Is the intention expressed in the same manner, or can such intention be reasonably inferred, that a failure to comply with the formality prescribed in the subsequent part of the section, of furnishing to the commissioners a certified list of the voters, should prevent the ordinance from taking effect, although approved and ratified by a majority of the votes cast at the election. The intention is not expressed by the Legislature, and from the nature of that part of the law which appears to us to be directory, such intention cannot be inferred on legal principles, applicable to the interpretation of statutes. The rule is, that when a formality is not absolutely necessary for the observance of justice, but is introduced to facilitate-its observance, its omission, unless there is an annulling clause in the law, will not annul the act. Touillier, vol. —.

The object of the Legislature was to facilitate the observance by the com*578missioners of justice in regard to the admission or rejection of votes. The act does not say by whom the list of authorized voters should bo certified. As no registry of voters existed, such list, no matter by whom certified, would only have furnished a partial guide to the commissioners, as there would necessarily have been many persons legally entitled to vote as owners of property, on whom the tax was to be levied, and whose names were not on the last assessment roll, which was the only official document from which any list could be made. A literal compliance with the law in that respect, was impracticable. The evidence show's that copies of lists of voters from the last assessment roll were furnished, and if this part of the law, which we consider as separate from that which contains a condition precedent, was not literally complied with, either because it was impracticable, or because the proper authorities neglected their duty. Considering it to be merely directory, we cannot construe that provision into a condition precedent. See case of Whitney v. Emmet, 1 Baldwin’s C. C. R. 316.

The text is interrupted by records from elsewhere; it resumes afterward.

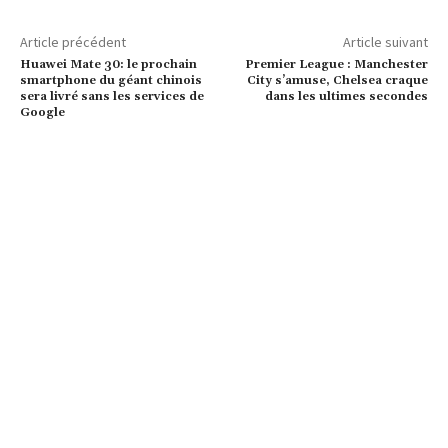
Article précédent
Article suivant
Huawei Mate 30: le prochain
Premier League : Manchester
smartphone du géant chinois
City s’amuse, Chelsea craque
sera livré sans les services de
dans les ultimes secondes
Google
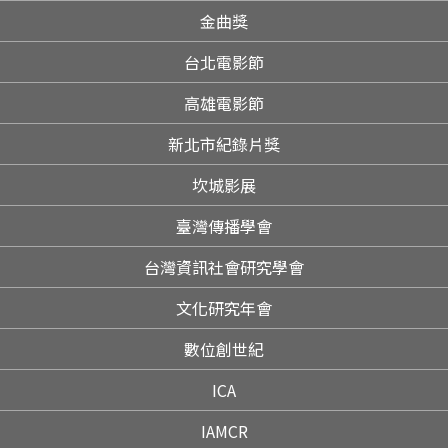
金曲獎
台北電影節
高雄電影節
新北市紀錄片獎
坎城影展
臺灣傳播學會
台灣資訊社會研究學會
文化研究年會
數位創世紀
ICA
IAMCR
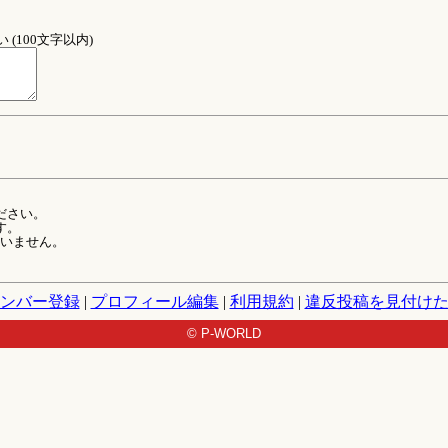
(100文字以内)
ださい。
す。
ていません。
ンバー登録
|
プロフィール編集
|
利用規約
|
違反投稿を見付け
© P-WORLD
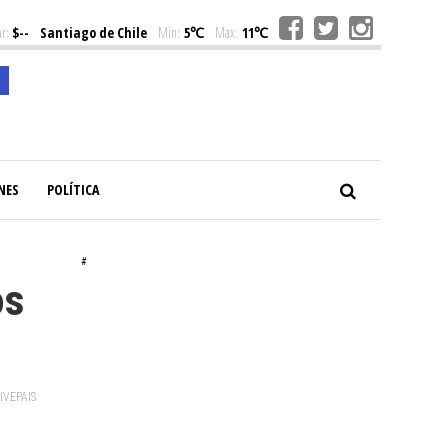
r:
$--
Santiago de Chile
Min:
5℃
Max:
11℃
NES
POLÍTICA
#
os
VIVEPAIS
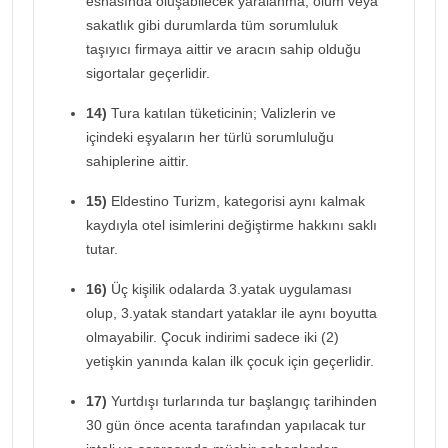
esnasında oluşabilecek yaralanma, ölüm veya
sakatlık gibi durumlarda tüm sorumluluk
taşıyıcı firmaya aittir ve aracın sahip olduğu
sigortalar geçerlidir.
14)
Tura katılan tüketicinin; Valizlerin ve
içindeki eşyaların her türlü sorumluluğu
sahiplerine aittir.
15)
Eldestino Turizm, kategorisi aynı kalmak
kaydıyla otel isimlerini değiştirme hakkını saklı
tutar.
16)
Üç kişilik odalarda 3.yatak uygulaması
olup, 3.yatak standart yataklar ile aynı boyutta
olmayabilir. Çocuk indirimi sadece iki (2)
yetişkin yanında kalan ilk çocuk için geçerlidir.
17)
Yurtdışı turlarında tur başlangıç tarihinden
30 gün önce acenta tarafından yapılacak tur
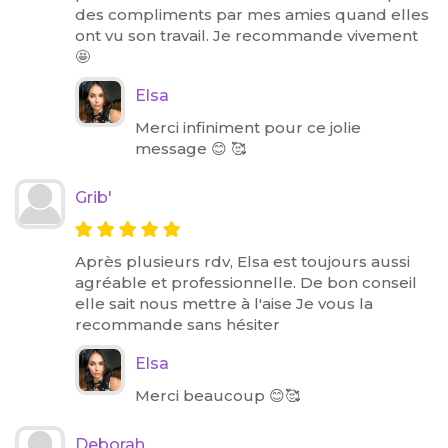
des compliments par mes amies quand elles
ont vu son travail. Je recommande vivement
🤩
Elsa
Merci infiniment pour ce jolie
message 😊 🥰
Grib'
Après plusieurs rdv, Elsa est toujours aussi
agréable et professionnelle. De bon conseil
elle sait nous mettre à l'aise Je vous la
recommande sans hésiter
Elsa
Merci beaucoup 😊🥰
Deborah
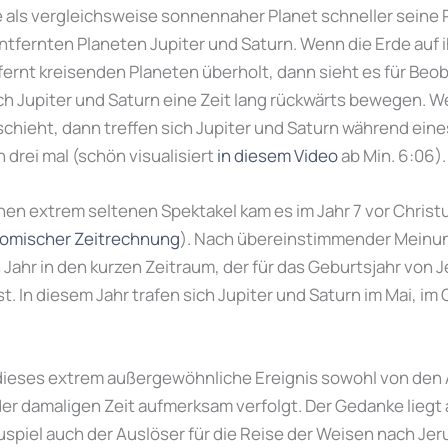
e als vergleichsweise sonnennaher Planet schneller sein
entfernten Planeten Jupiter und Saturn. Wenn die Erde auf 
fernt kreisenden Planeten überholt, dann sieht es für Beob
ich Jupiter und Saturn eine Zeit lang rückwärts bewegen. 
chieht, dann treffen sich Jupiter und Saturn während eine
 drei mal (schön visualisiert
in diesem Video
ab Min. 6:06).
en extrem seltenen Spektakel kam es im Jahr 7 vor Christus
omischer Zeitrechnung
). Nach übereinstimmender Meinu
es Jahr in den kurzen Zeitraum, der für das Geburtsjahr von 
t. In diesem Jahr trafen sich Jupiter und Saturn im Mai, im
dieses extrem außergewöhnliche Ereignis sowohl von den
er damaligen Zeit aufmerksam verfolgt. Der Gedanke liegt 
piel auch der Auslöser für die Reise der Weisen nach Je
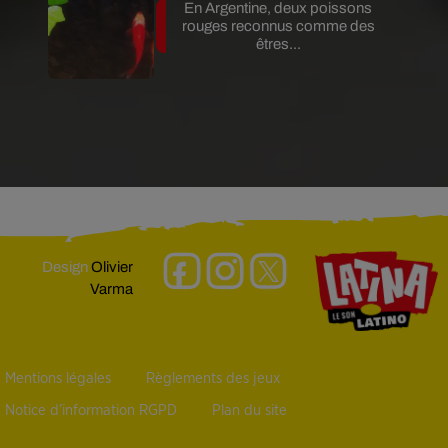
En Argentine, deux poissons
rouges reconnus comme des
êtres...
Design
Olivier
Varma
Mentions légales
Règlements des jeux
Notice d’information RGPD
Plan du site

It is therefore ordered and adjudged, that the judgment of the court below be reversed ; and that there be judgment in favor of the plaintiffs for the sum of four hundred and fifty-five dollars, with eight per cent, per annum interest thereon, from the 1st of July, 1853, until paid; and also five per cent, commissions, to w’it, the sum of twenty-two dollars and seventy-five cents, to be paid to the Assistant Attorney of the city, and that the defendant pay the costs in both courts.